Исходный текст:
◆ ◆ ◆ ◆ ◆

Большинство культурных практик, которыми владели далекие предки, не дошли до наших ней. Мы не говорим, как говорили они. Не занимаемся сельским хозяйством, как они. Не танцуем, не лечим раны и не приветствуем людей так, как это делали они. Все это утеряно по пути неудачных передач знаний по цепочкам поколений. Как оказалось, эти цепочки могут быть невероятно хрупкими, и без физических записей культурные знания могут легко исчезнуть. Эксперт по организационному поведению из Стэнфорда Хелена Митон предлагает свой взгляд на культурные взаимосвязи и на то, как сделать их прочнее.

◆ ◆ ◆ ◆ ◆

О задании: Перечислите все занятия, которые, согласно тексту о культурных практиках предков, мы сегодня выполняем не так, как далекие предки. Данные для работы не потребуются.

◆ ◆ ◆ ◆ ◆

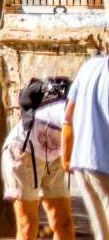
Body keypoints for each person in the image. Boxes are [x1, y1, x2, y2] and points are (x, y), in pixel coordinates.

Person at [5, 76, 75, 240]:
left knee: (64, 223)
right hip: (23, 152)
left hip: (54, 153)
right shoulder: (85, 104)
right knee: (28, 227)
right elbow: (68, 127)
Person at [68, 53, 109, 238]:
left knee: (102, 233)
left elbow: (68, 114)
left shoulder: (89, 67)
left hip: (81, 160)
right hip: (104, 163)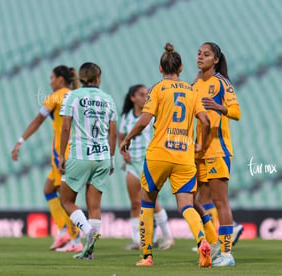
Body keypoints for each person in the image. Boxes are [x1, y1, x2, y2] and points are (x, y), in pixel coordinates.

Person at [120, 43, 212, 267]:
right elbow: (206, 121)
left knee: (147, 203)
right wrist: (200, 144)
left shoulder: (158, 89)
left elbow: (143, 121)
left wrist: (127, 138)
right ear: (180, 68)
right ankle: (202, 242)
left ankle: (147, 256)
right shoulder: (191, 91)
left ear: (160, 69)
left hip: (159, 155)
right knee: (187, 206)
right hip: (184, 156)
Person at [11, 65, 82, 252]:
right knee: (49, 189)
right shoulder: (77, 95)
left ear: (60, 79)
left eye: (52, 77)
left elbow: (37, 120)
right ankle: (63, 231)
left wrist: (20, 141)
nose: (50, 81)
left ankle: (74, 240)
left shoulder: (55, 97)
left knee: (65, 198)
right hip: (74, 150)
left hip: (61, 152)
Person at [58, 62, 118, 260]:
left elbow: (65, 128)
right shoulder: (108, 99)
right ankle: (89, 252)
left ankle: (87, 231)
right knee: (95, 206)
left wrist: (60, 155)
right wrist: (111, 158)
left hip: (80, 155)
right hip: (102, 156)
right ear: (98, 78)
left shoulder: (72, 97)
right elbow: (113, 132)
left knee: (66, 199)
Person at [192, 42, 241, 266]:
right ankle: (213, 241)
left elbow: (236, 113)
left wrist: (219, 107)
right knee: (197, 200)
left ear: (216, 60)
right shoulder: (194, 84)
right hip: (198, 149)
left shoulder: (222, 83)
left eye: (206, 54)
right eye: (199, 53)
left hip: (217, 149)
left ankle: (228, 253)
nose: (201, 57)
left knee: (220, 200)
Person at [118, 84, 174, 251]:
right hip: (131, 164)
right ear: (132, 98)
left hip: (148, 161)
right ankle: (139, 240)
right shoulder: (127, 116)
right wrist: (123, 153)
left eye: (147, 94)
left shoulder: (152, 114)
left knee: (152, 201)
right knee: (135, 204)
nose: (146, 97)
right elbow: (121, 136)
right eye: (142, 95)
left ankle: (168, 237)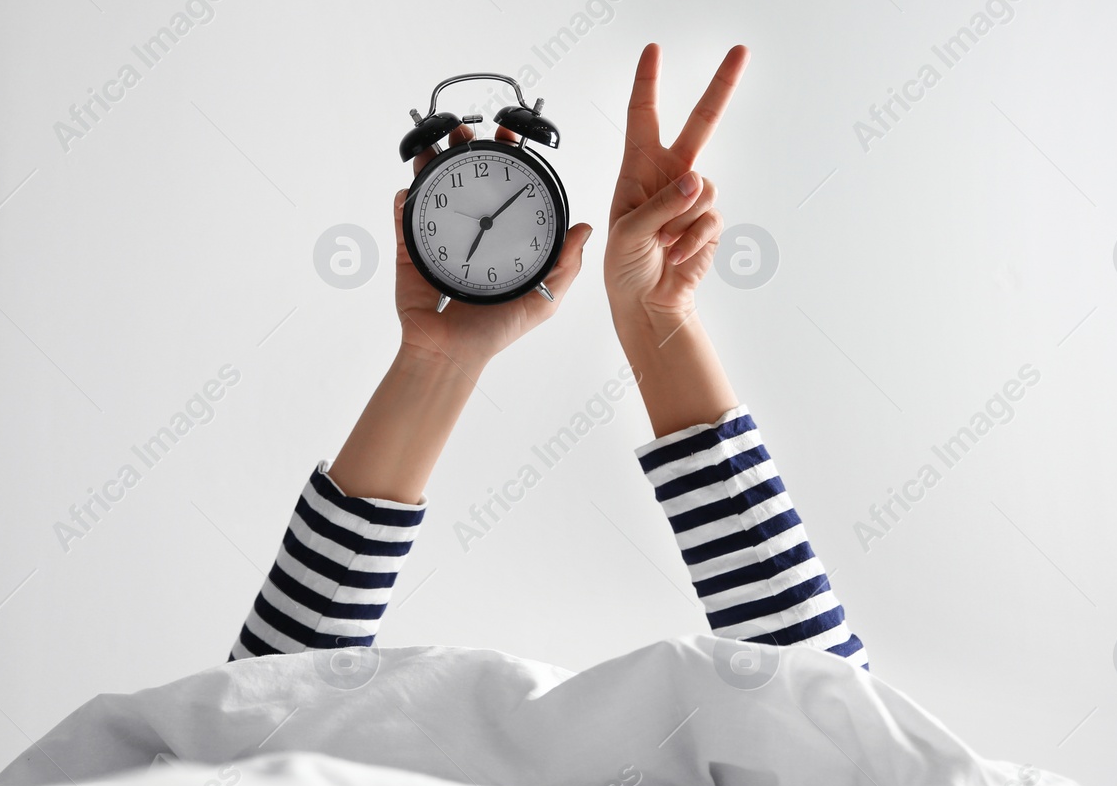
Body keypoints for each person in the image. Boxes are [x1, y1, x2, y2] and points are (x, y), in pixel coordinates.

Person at [229, 44, 865, 672]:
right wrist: (650, 324)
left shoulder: (258, 766)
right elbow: (829, 715)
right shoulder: (828, 754)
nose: (481, 226)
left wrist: (657, 320)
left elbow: (257, 704)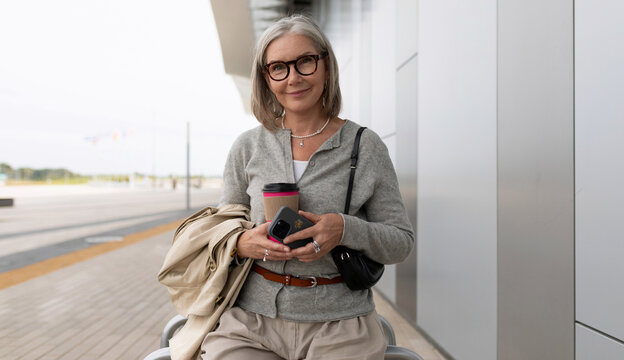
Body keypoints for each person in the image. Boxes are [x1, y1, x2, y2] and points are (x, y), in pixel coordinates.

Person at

◆ ◆ ◆ ◆ ◆

Поле ответа: Говорим, занимаемся сельским хозяйством, танцуем, лечим раны, приветствуем людей.